Você acredita que o vale-cultura vai ajudar ou não à produção cultural?
Assim como a lei Rouanet, acredito que o vale-cultura vai incentivar e dar um novo impulso às artes em geral. Acho que é pouco, mas, se isso facilitar o acesso à cultura de uma forma geral, será bom. Para nós, que produzimos arte, ele é bem-vindo.

Ao completar 40 anos de carreira, seu trabalho é muito conhecido?
Muita gente já ouviu falar de Antonio Nóbrega, mas nem sempre sabem quem sou. Até alguns anos atrás, isso era pior porque vivíamos na dependência da divulgação dos meios tradicionais de comunicação. Hoje, através das redes sociais, podemos viver de uma maneira mais independente. Fazemos a divulgação de nossos trabalhos através das redes sociais e isso se espalha rapidamente. Acho que é muito bom para todos porque a informação fica mais democratizada. Nesses anos de carreira, fiz muitos espetáculos, tenho três DVDs lançados mas não apareço muito na TV, que é a principal fonte de informação para muitas pessoas. Isso não me desanima e continuo firme.

Em 2012, você comemorou seu “centenário” com um show em homenagem a Luiz Gonzaga.
Aproveitei a coincidência de comemorar em 2012, 40 anos de carreira e mais 60 de idade no ano do centenário do grande Luiz Gonzaga e criei o espetáculo Lua, que foi muito bem recebido pelo público em geral.

Até o dia 19 de maio, o Itaú Cultural presta uma homenagem a você com a Ocupação Antonio Nóbrega. O que você acha disso?
Fiquei muito feliz com o convite. Lá estão muito dos figurinos que criei para os meus espetáculos, fiz algumas apresentações para o público, rodada de conversa e de dança onde o público foi muito participativo e caiu na dança comigo.

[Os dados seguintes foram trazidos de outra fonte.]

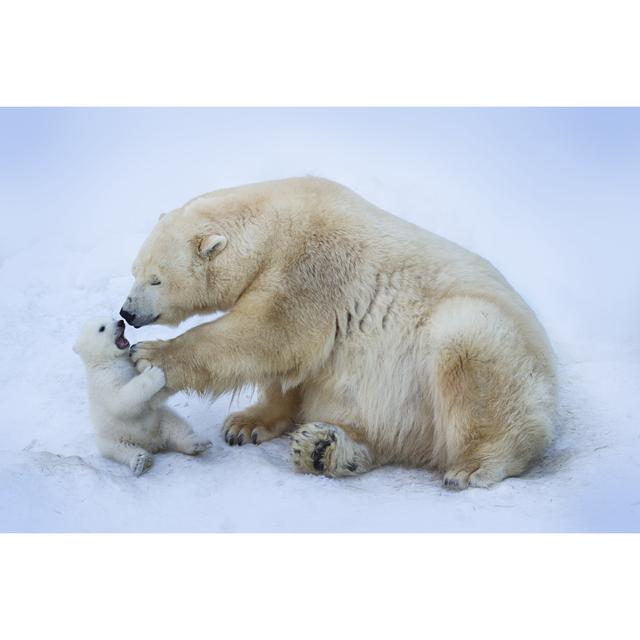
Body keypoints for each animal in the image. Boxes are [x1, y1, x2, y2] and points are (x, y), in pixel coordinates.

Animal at [74, 316, 211, 476]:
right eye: (102, 328)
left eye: (112, 318)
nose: (121, 322)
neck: (108, 360)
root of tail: (152, 443)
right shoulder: (104, 380)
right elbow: (120, 401)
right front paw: (154, 373)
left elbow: (150, 401)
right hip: (112, 437)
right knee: (120, 450)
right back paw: (141, 461)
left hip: (160, 418)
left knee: (176, 427)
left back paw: (197, 443)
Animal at [121, 178, 556, 488]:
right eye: (134, 271)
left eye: (156, 279)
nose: (127, 312)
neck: (275, 224)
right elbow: (293, 367)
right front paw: (245, 425)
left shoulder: (315, 265)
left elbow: (271, 333)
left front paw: (150, 356)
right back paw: (323, 449)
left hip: (494, 350)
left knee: (469, 350)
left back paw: (474, 465)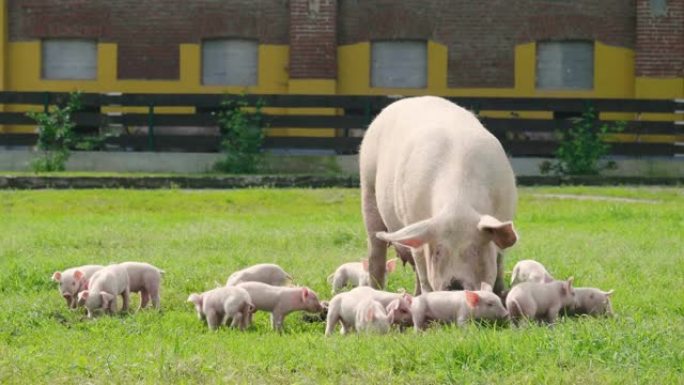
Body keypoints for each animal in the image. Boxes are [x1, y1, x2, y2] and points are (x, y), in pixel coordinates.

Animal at [360, 96, 516, 294]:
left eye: (474, 250)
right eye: (438, 252)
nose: (455, 286)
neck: (457, 201)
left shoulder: (504, 212)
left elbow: (499, 261)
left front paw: (500, 293)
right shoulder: (414, 220)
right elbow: (423, 271)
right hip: (368, 188)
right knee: (377, 255)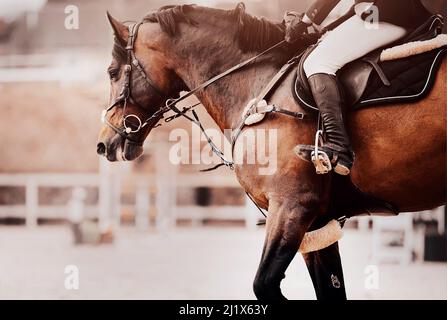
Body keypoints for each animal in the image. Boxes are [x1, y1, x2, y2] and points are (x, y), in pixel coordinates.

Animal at [96, 3, 446, 300]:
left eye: (113, 72)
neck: (257, 87)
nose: (104, 144)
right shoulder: (318, 223)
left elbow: (264, 285)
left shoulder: (293, 206)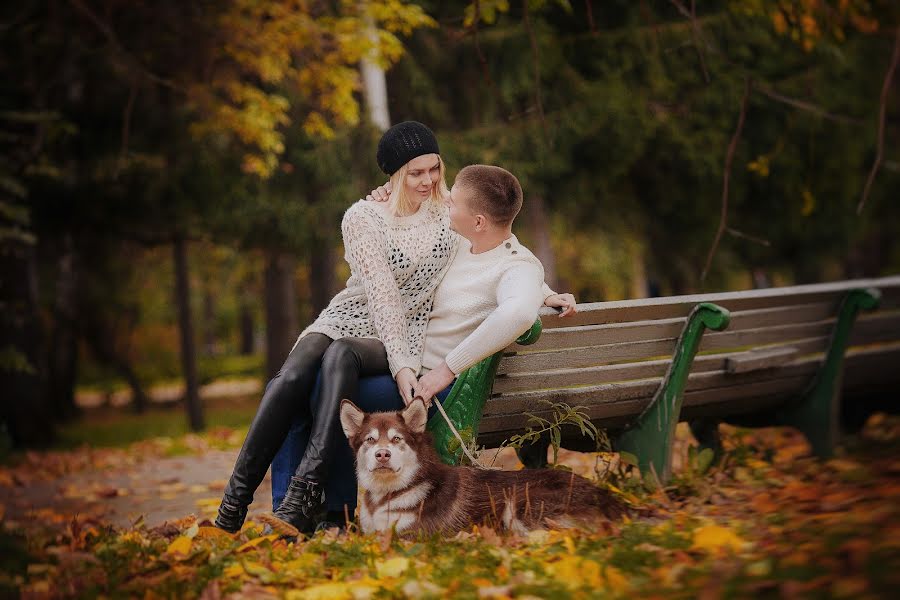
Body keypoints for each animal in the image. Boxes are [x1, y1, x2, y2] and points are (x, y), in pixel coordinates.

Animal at [338, 398, 624, 536]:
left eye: (397, 439)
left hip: (518, 503)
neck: (387, 495)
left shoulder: (409, 535)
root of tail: (608, 497)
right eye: (370, 440)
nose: (382, 454)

No próximo dia 17 de maio, você estreia sua companhia de dança. Como foi a criação dela?
A companhia, que é patrocinada pela Petrobras e pelo Ministério da Cultura, tem 13 bailarinos e estamos ensaiando e nos apresentando há cerca de dois anos. Já fizemos espetáculos em alguns CEUs de SP e em alguns Sescs do interior do Estado. É o primeiro espetáculo que crio e não estou no palco. A concepção do espetáculo Humus é minha e sou codiretor. Serão três apresentações, dias 17, 18 e 19 de maio, no Auditório Ibirapuera. Será nossa estreia paulistana. Pretendo que a companhia seja a minha interpretação do que é dança brasileira.